There is no credible case that distress or damage over a de minimis threshold will be proved. In a modern world, it is not appropriate for a party to claim, (especially in the High Court) for breaches of this sort which are, frankly, trivial. The case law referred to above provides ample authority that whatever cause of action is relied on the law will not supply a remedy in cases where effectively no harm has credibly been shown or be likely to be shown”.
What this means for you
Whilst this judgment is extremely helpful for those involved in claims arising from a simple one-off misdirection of an email containing no sensitive information, it contrasts with our own recent experience in the High Court where the court refused to strike out a claim and/or enter a summary judgment on very similar facts.
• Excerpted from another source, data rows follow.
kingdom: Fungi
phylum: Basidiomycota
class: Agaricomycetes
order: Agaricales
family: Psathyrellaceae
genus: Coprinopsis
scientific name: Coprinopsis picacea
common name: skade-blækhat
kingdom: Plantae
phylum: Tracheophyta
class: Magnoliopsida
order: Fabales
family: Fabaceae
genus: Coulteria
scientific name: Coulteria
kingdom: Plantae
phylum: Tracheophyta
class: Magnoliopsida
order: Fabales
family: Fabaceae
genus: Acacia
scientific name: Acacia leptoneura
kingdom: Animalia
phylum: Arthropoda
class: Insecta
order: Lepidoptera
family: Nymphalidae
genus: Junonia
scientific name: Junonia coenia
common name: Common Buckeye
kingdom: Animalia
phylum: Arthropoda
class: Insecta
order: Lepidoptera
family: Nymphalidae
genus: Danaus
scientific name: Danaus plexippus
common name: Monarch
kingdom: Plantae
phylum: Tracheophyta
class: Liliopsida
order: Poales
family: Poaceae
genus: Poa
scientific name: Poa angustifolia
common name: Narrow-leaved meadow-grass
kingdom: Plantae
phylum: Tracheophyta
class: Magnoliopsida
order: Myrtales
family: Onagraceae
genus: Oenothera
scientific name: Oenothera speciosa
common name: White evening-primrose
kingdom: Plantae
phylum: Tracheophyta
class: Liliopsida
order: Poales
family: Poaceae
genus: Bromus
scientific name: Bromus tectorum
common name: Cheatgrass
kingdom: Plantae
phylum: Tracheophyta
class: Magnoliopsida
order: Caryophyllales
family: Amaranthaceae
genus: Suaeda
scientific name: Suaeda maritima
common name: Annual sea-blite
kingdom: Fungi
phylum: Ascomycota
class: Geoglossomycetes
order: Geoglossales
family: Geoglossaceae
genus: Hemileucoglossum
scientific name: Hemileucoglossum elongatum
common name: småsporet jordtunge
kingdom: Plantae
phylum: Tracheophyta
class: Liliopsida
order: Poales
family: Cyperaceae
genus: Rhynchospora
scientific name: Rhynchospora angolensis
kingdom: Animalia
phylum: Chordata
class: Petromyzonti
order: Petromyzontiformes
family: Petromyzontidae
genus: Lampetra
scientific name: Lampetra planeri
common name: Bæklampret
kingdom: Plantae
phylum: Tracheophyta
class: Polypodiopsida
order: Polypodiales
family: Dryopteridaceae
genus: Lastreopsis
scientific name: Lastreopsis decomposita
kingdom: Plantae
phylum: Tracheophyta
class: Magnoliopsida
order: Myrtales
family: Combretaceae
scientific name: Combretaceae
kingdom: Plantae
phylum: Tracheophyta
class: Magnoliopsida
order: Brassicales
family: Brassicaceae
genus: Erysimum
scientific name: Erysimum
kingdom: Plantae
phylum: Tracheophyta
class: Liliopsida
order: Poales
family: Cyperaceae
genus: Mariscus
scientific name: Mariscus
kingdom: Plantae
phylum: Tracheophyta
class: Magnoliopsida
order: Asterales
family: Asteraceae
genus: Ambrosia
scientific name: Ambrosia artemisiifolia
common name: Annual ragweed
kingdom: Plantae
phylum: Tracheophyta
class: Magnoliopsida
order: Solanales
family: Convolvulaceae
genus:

In the circumstances, at present it seems to be something of a lottery as to whether a particular judge on a particular day will take a robust stance and strike out a claim such as this or whether they will not be willing to do so. This level of unpredictability can be frustrating, as can allowing such claims to continue given what may appear to be the inherent implausibility of substantial distress being suffered in such circumstances (for example where a disclosure was extremely limited and was of insignificant information and where the breach, if any, was quickly remedied).
Whilst individual judgments such as those in Rolfe are to be welcomed, it may require more of them (or the intervention of a higher court) before more cautious judges are willing to alter their approach. We are currently some way off being able to say, with any certainty, how likely applications to strike out such claims and/or for summary judgment are to succeed. However, what does seem clear is that more and more defendants are willing to robustly challenge these claims; that they are beginning to succeed when they do so and that this may assist in deterring claimants (and claimant firms) from pursuing them in the first place.